By Elizabeth Kurczynski and Allen Chauvenet
West Virginia Gazette
February 10, 2008
As physicians who treat children with blood diseases and cancer at Women and Children’s Hospital, we frequently see families with either inadequate insurance coverage or no coverage at all. These are almost always working families with one or both parents who have a steady job.
These families are part of the 47 million Americans and the 322,000 in West Virginia with no health insurance coverage. Even families with “good” coverage are paying more per year with much higher co-payments and deductibles, since the cost of health insurance for a family is now over $12,000 per year.
Most Americans realize that our health-care system is in crisis. All of the presidential candidates propose incremental changes that would offer more people the opportunity to “buy” coverage, or offer families small grants to help them buy a cheaper insurance plan that provides only adequate coverage for those who are healthy. How many can afford $12,000 a year?
Dennis Kucinich is the only candidate who favors a nationwide single-payer health plan, which would provide coverage for everyone for all health-care needs, including drugs. Everyone who votes should know that this plan exists. It is an affordable alternative to more insurance. It could cover everyone for no more money than the $7,500 per person per year that we are currently spending for health care in the United States.
In the past, Barack Obama has said that a single-payer plan is the best health plan, but he now says that it is not politically feasible. In other words, our elected representatives feel that the insurance and drug lobbying interests are too powerful to fight. But these are the people we elect to support our interests nationally!
Thousands of physicians and many organizations such as the American College of Physicians and The Charleston Gazette have endorsed a single-payer universal health plan. Physicians for a National Health Plan is a national group that has been working for a single-payer plan for the past 20 years (PNHP.org). We have a Mountaineer Chapter of PNHP here in Charleston. Every other Western country covers everybody. We can do it, too.

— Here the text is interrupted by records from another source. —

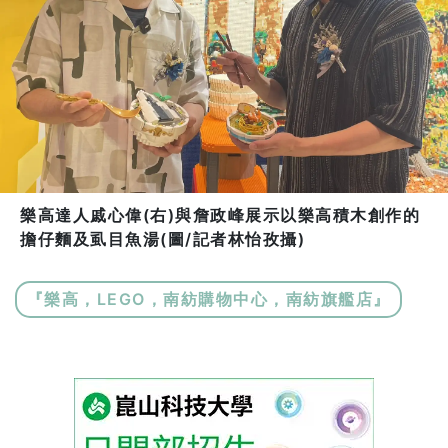
樂高達人戚心偉(右)與詹政峰展示以樂高積木創作的
擔仔麵及虱目魚湯(圖/記者林怡孜攝)
『樂高，LEGO，南紡購物中心，南紡旗艦店』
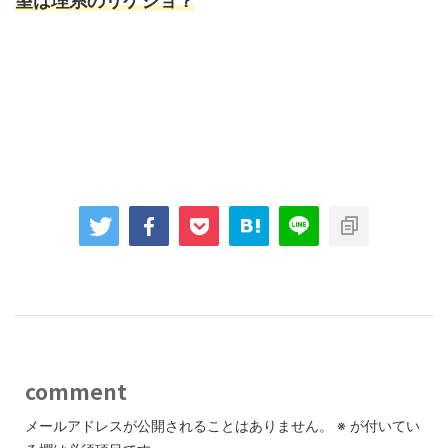
望は理系のリケジョ？
comment
メールアドレスが公開されることはありません。
※
が付いてい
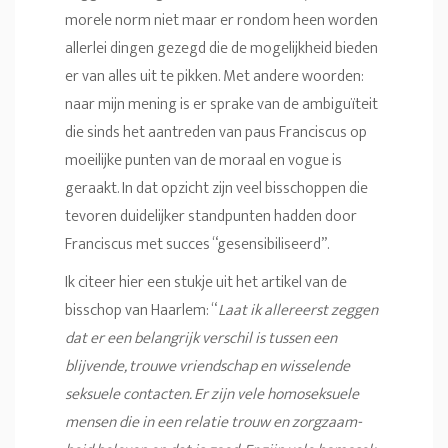
morele norm niet maar er rondom heen worden
allerlei dingen gezegd die de mogelijkheid bieden
er van alles uit te pikken. Met andere woorden:
naar mijn mening is er sprake van de ambiguïteit
die sinds het aantreden van paus Franciscus op
moeilijke punten van de moraal en vogue is
geraakt. In dat opzicht zijn veel bisschoppen die
tevoren duidelijker standpunten hadden door
Franciscus met succes “gesensibiliseerd”.
Ik citeer hier een stukje uit het artikel van de
bisschop van Haarlem: “
Laat ik aller­eerst zeggen
dat er een be­lang­rijk verschil is tussen een
blijvende, trouwe vriend­schap en wisselende
seksuele contacten. Er zijn vele homo­sek­su­ele
mensen die in een relatie trouw en zorg­zaam­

Such a system would be similar to the Canadian health system, but better funded, since the Canadians pay less than $4,000 per person for health care. A single-payer system would be supported by tax dollars – about 6 percent for businesses, and about 2 percent for individuals, less than we currently pay. But the system would be privately run, and patients could choose their own physicians and hospitals. Everything would be covered, including doctors, hospital stays, long-term care, mental health, dental and vision care and prescription drugs. Hospitals would be given a lump sum for the year, and would not have to negotiate with and bill dozens of separate insurance companies. Physicians would be paid a set amount for specific services, and would no longer have to employ billing clerks to fill out many different complex insurance forms to receive reimbursement at a reduced rate.

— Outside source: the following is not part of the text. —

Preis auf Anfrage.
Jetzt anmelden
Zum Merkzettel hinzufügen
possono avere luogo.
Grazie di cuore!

Administrative costs in our current health-care system are between 30 and 40 percent of our total health-care costs, whereas a single-payer plan such as Canada’s system, Medicaid, Medicare or the Veterans Administration health-care system, has only about 3 percent administrative costs. This dramatic savings would be enough to provide complete coverage for everyone in the United States.

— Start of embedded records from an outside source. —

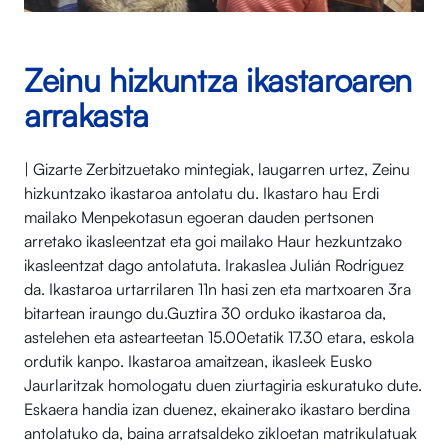
Zeinu hizkuntza ikastaroaren
arrakasta
| Gizarte Zerbitzuetako mintegiak, laugarren urtez, Zeinu
hizkuntzako ikastaroa antolatu du. Ikastaro hau Erdi
mailako Menpekotasun egoeran dauden pertsonen
arretako ikasleentzat eta goi mailako Haur hezkuntzako
ikasleentzat dago antolatuta. Irakaslea Julián Rodriguez
da. Ikastaroa urtarrilaren 11n hasi zen eta martxoaren 3ra
bitartean iraungo du.Guztira 30 orduko ikastaroa da,
astelehen eta astearteetan 15.00etatik 17.30 etara, eskola
ordutik kanpo. Ikastaroa amaitzean, ikasleek Eusko
Jaurlaritzak homologatu duen ziurtagiria eskuratuko dute.
Eskaera handia izan duenez, ekainerako ikastaro berdina
antolatuko da, baina arratsaldeko zikloetan matrikulatuak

Many polls have clearly shown that at least 65 percent of Americans want national health insurance, and over 97 percent of Canadians like their health-care system and would not want a U.S.-style system. How have we let our system get to the point where it is run by for-profit insurance companies whose goal is to deny care and to make more money for their Wall Street stockholders? Our Mountaineer chapter of Physicians for a National Health Plan would like all West Virginians to learn about a better alternative that can provide universal care, and eliminate the inequality and injustice in our current system.
Kurczynski and Chauvenet are both pediatricians and professors with WVU in Charleston.